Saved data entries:
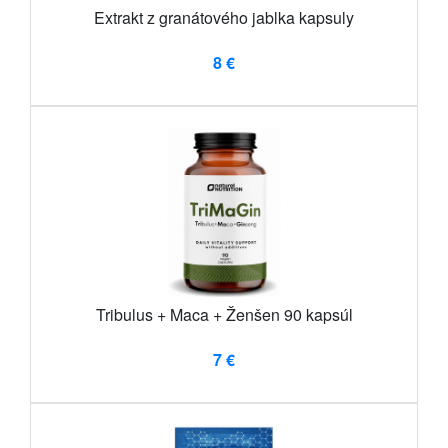
Extrakt z granátového jablka kapsuly
8 €
Tribulus + Maca + Ženšen 90 kapsúl
7 €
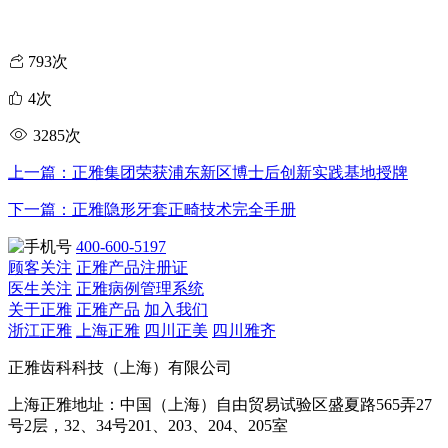
793次
4次
3285次
上一篇：正雅集团荣获浦东新区博士后创新实践基地授牌
下一篇：正雅隐形牙套正畸技术完全手册
400-600-5197
顾客关注
正雅产品注册证
医生关注
正雅病例管理系统
关于正雅
正雅产品
加入我们
浙江正雅
上海正雅
四川正美
四川雅齐
正雅齿科科技（上海）有限公司
上海正雅地址：中国（上海）自由贸易试验区盛夏路565弄27
号2层，32、34号201、203、204、205室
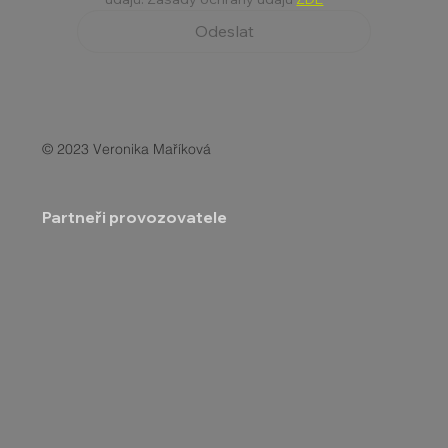
Odeslat
© 2023 Veronika Maříková
Partneři provozovatele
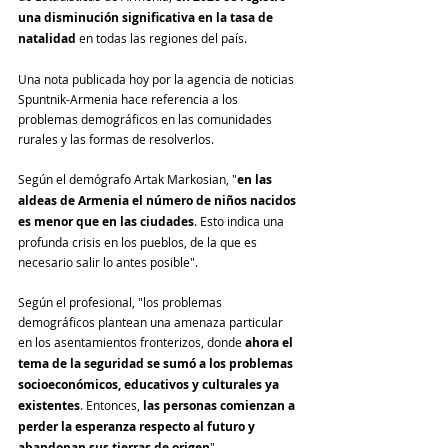
una disminución significativa en la tasa de 
natalidad
 en todas las regiones del país. 
Una nota publicada hoy por la agencia de noticias 
Spuntnik-Armenia hace referencia a los 
problemas demográficos en las comunidades 
rurales y las formas de resolverlos.
Según el demógrafo Artak Markosian, "
en las 
aldeas de Armenia el número de niños nacidos 
es menor que en las ciudades
. Esto indica una 
profunda crisis en los pueblos, de la que es 
necesario salir lo antes posible".
Según el profesional, "los problemas 
demográficos plantean una amenaza particular 
en los asentamientos fronterizos, donde 
ahora el 
tema de la seguridad se sumó a los problemas 
socioeconómicos, educativos y culturales ya 
existentes
. Entonces, 
las personas comienzan a 
perder la esperanza respecto al futuro y 
abandonan sus tierras de origen
".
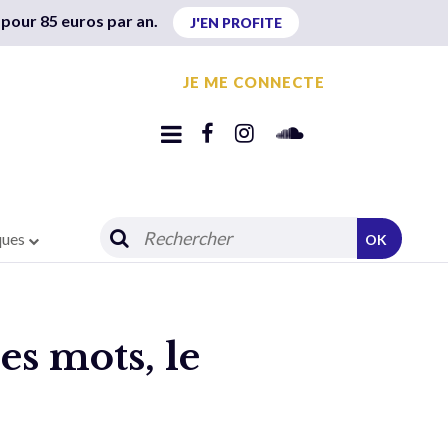
 pour 85 euros par an.
J'EN PROFITE
JE ME CONNECTE
ques
OK
es mots, le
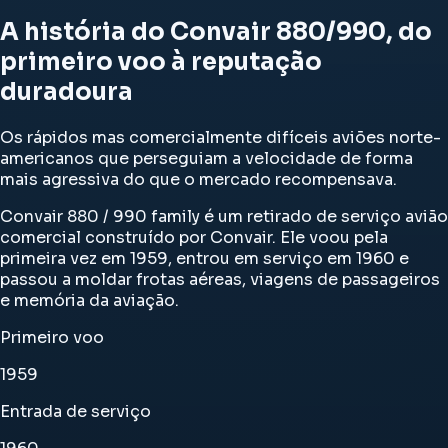
A história do Convair 880/990, do
primeiro voo à reputação
duradoura
Os rápidos mas comercialmente difíceis aviões norte-
americanos que perseguiam a velocidade de forma
mais agressiva do que o mercado recompensava.
Convair 880 / 990 family é um retirado de serviço avião
comercial construído por Convair. Ele voou pela
primeira vez em 1959, entrou em serviço em 1960 e
passou a moldar frotas aéreas, viagens de passageiros
e memória da aviação.
Primeiro voo
1959
Entrada de serviço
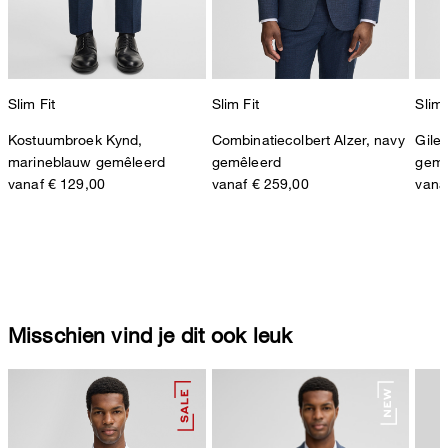
Slim Fit
Slim Fit
Slim 
Kostuumbroek Kynd,
Combinatiecolbert Alzer, navy
Gile
marineblauw gemêleerd
gemêleerd
gemê
vanaf € 129,00
vanaf € 259,00
vana
Misschien vind je dit ook leuk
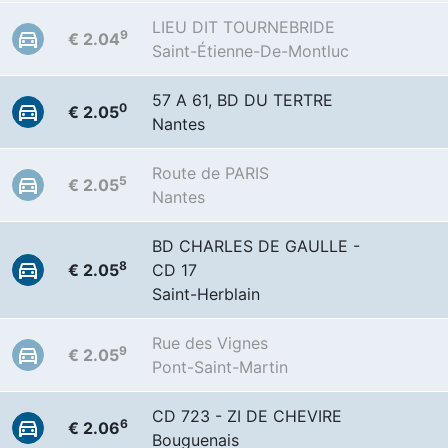
LIEU DIT TOURNEBRIDE
9
€ 2.04
Saint-Étienne-De-Montluc
57 A 61, BD DU TERTRE
0
€ 2.05
Nantes
Route de PARIS
5
€ 2.05
Nantes
BD CHARLES DE GAULLE -
8
€ 2.05
CD 17
Saint-Herblain
Rue des Vignes
9
€ 2.05
Pont-Saint-Martin
CD 723 - ZI DE CHEVIRE
6
€ 2.06
Bouguenais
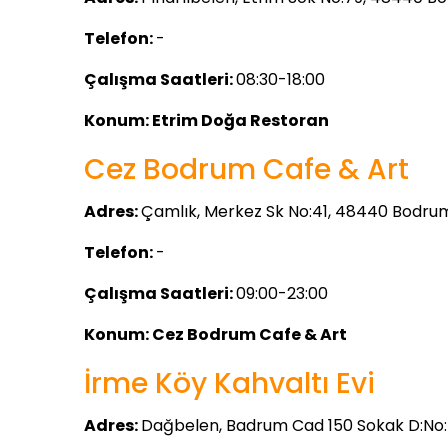
Telefon:
-
Çalışma Saatleri:
08:30-18:00
Konum:
Etrim Doğa Restoran
Cez Bodrum Cafe & Art
Adres:
Çamlık, Merkez Sk No:41, 48440 Bodr
Telefon:
-
Çalışma Saatleri:
09:00-23:00
Konum:
Cez Bodrum Cafe & Art
İrme Köy Kahvaltı Evi
Adres:
Dağbelen, Badrum Cad 150 Sokak D:No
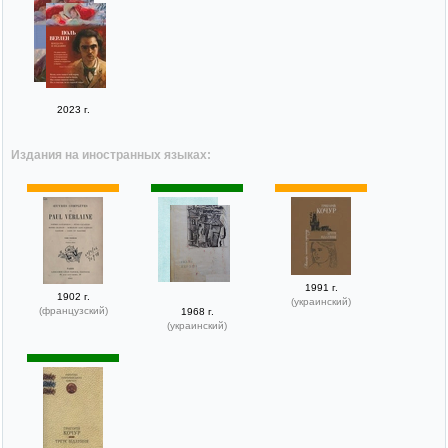
2023 г.
Издания на иностранных языках:
1991 г.
1902 г.
(украинский)
(французский)
1968 г.
(украинский)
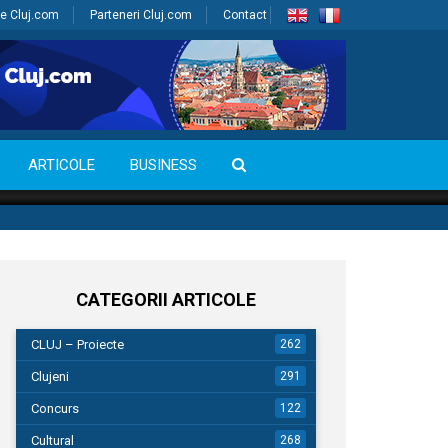
e Cluj.com
Parteneri Cluj.com
Contact
ARTICOLE
BUSINESS
CATEGORII ARTICOLE
CLUJ – Proiecte
262
Clujeni
291
Concurs
122
Cultural
268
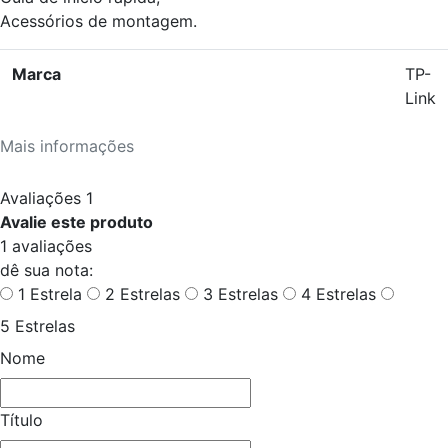
Acessórios de montagem.
Marca
TP-
Link
Mais informações
Avaliações
1
Avalie este produto
1 avaliações
dê sua nota:
1 Estrela
2 Estrelas
3 Estrelas
4 Estrelas
5 Estrelas
Nome
Título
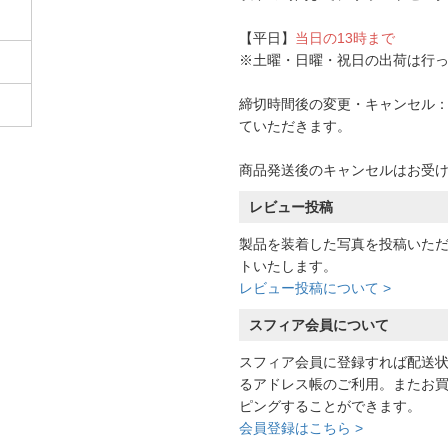
【平日】
当日の13時まで
※土曜・日曜・祝日の出荷は行
締切時間後の変更・キャンセル：一
ていただきます。
商品発送後のキャンセルはお受
レビュー投稿
製品を装着した写真を投稿いた
トいたします。
レビュー投稿について >
スフィア会員について
スフィア会員に登録すれば配送
るアドレス帳のご利用。またお
ピングすることができます。
会員登録はこちら >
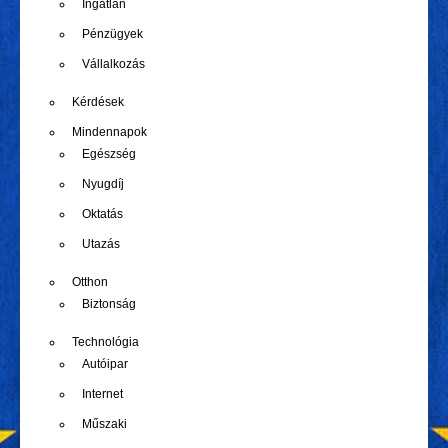
Ingatlan
Pénzügyek
Vállalkozás
Kérdések
Mindennapok
Egészség
Nyugdíj
Oktatás
Utazás
Otthon
Biztonság
Technológia
Autóipar
Internet
Műszaki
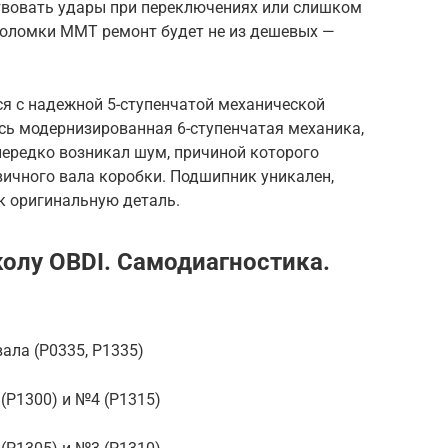
твовать удары при переключениях или слишком
 поломки ММТ ремонт будет не из дешевых —
лся с надежной 5-ступенчатой механической
сь модернизированная 6-ступенчатая механика,
м нередко возникал шум, причиной которого
ичного вала коробки. Подшипник уникален,
к оригинальную деталь.
колу OBDI. Самодиагностика.
ала (P0335, P1335)
(P1300) и №4 (P1315)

WORK REQUIRED:
Edit all of the lines above by putting "Send" in place of "Odeslat" and keeping everything else the same. Leave the pictures out of your answer.

EXERCISE RESULT:
Extrakt z granátového jablka kapsuly
8 €
Tribulus + Maca + Ženšen 90 kapsúl
7 €
793次
4次
3285次
上一篇：正雅集团荣获浦东新区博士后创新实践基地授牌
下一篇：正雅隐形牙套正畸技术完全手册
400-600-5197
顾客关注
正雅产品注册证
医生关注
正雅病例管理系统
关于正雅
正雅产品
加入我们
浙江正雅
上海正雅
四川正美
四川雅齐
正雅齿科科技（上海）有限公司
上海正雅地址：中国（上海）自由贸易试验区盛夏路565弄27
号2层，32、34号201、203、204、205室
Send
© 2023 Veronika Maříková
Partneři provozovatele
una disminución significativa en la tasa de 
natalidad
 en todas las regiones del país. 
Una nota publicada hoy por la agencia de noticias 
Spuntnik-Armenia hace referencia a los 
problemas demográficos en las comunidades 
rurales y las formas de resolverlos.
Según el demógrafo Artak Markosian, "
en las 
aldeas de Armenia el número de niños nacidos 
es menor que en las ciudades
. Esto indica una 
profunda crisis en los pueblos, de la que es 
necesario salir lo antes posible".
Según el profesional, "los problemas 
demográficos plantean una amenaza particular 
en los asentamientos fronterizos, donde 
ahora el 
tema de la seguridad se sumó a los problemas 
socioeconómicos, educativos y culturales ya 
existentes
. Entonces, 
las personas comienzan a 
perder la esperanza respecto al futuro y 
abandonan sus tierras de origen
".
 pour 85 euros par an.
J'EN PROFITE
JE ME CONNECTE
ques
OK
es mots, le
A história do Convair 880/990, do
primeiro voo à reputação
duradoura
Os rápidos mas comercialmente difíceis aviões norte-
americanos que perseguiam a velocidade de forma
mais agressiva do que o mercado recompensava.
Convair 880 / 990 family é um retirado de serviço avião
comercial construído por Convair. Ele voou pela
primeira vez em 1959, entrou em serviço em 1960 e
passou a moldar frotas aéreas, viagens de passageiros
e memória da aviação.
Primeiro voo
1959
Entrada de serviço
Slim Fit
Slim Fit
Slim 
Kostuumbroek Kynd,
Combinatiecolbert Alzer, navy
Gile
marineblauw gemêleerd
gemêleerd
gemê
vanaf € 129,00
vanaf € 259,00
vana
Misschien vind je dit ook leuk
LIEU DIT TOURNEBRIDE
9
€ 2.04
Saint-Étienne-De-Montluc
57 A 61, BD DU TERTRE
0
€ 2.05
Nantes
Route de PARIS
5
€ 2.05
Nantes
BD CHARLES DE GAULLE -
8
€ 2.05
CD 17
Saint-Herblain
Rue des Vignes
9
€ 2.05
Pont-Saint-Martin
CD 723 - ZI DE CHEVIRE
6
€ 2.06
Bouguenais
Telefon:
-
Çalışma Saatleri:
08:30-18:00
Konum:
Etrim Doğa Restoran
Cez Bodrum Cafe & Art
Adres:
Çamlık, Merkez Sk No:41, 48440 Bodr
Telefon:
-
Çalışma Saatleri:
09:00-23:00
Konum:
Cez Bodrum Cafe & Art
İrme Köy Kahvaltı Evi
Adres:
Dağbelen, Badrum Cad 150 Sokak D:No
2023 г.
Издания на иностранных языках:
1991 г.
1902 г.
(украинский)
(французский)
1968 г.
(украинский)
e Cluj.com
Parteneri Cluj.com
Contact
ARTICOLE
BUSINESS
CATEGORII ARTICOLE
CLUJ – Proiecte
262
Clujeni
291
Concurs
122
Cultural
268
Acessórios de montagem.
Marca
TP-
Link
Mais informações
Avaliações
1
Avalie este produto
1 avaliações
dê sua nota:
1 Estrela
2 Estrelas
3 Estrelas
4 Estrelas
5 Estrelas
Nome
Título
【平日】
当日の13時まで
※土曜・日曜・祝日の出荷は行
締切時間後の変更・キャンセル：一
ていただきます。
商品発送後のキャンセルはお受
レビュー投稿
製品を装着した写真を投稿いた
トいたします。
レビュー投稿について >
スフィア会員について
スフィア会員に登録すれば配送
るアドレス帳のご利用。またお
ピングすることができます。
会員登録はこちら >
Ingatlan
Pénzügyek
Vállalkozás
Kérdések
Mindennapok
Egészség
Nyugdíj
Oktatás
Utazás
Otthon
Biztonság
Technológia
Autóipar
Internet
Műszaki
твовать удары при переключениях или слишком
 поломки ММТ ремонт будет не из дешевых —
лся с надежной 5-ступенчатой механической
сь модернизированная 6-ступенчатая механика,
м нередко возникал шум, причиной которого
ичного вала коробки. Подшипник уникален,
к оригинальную деталь.
колу OBDI. Самодиагностика.
ала (P0335, P1335)
(P1300) и №4 (P1315)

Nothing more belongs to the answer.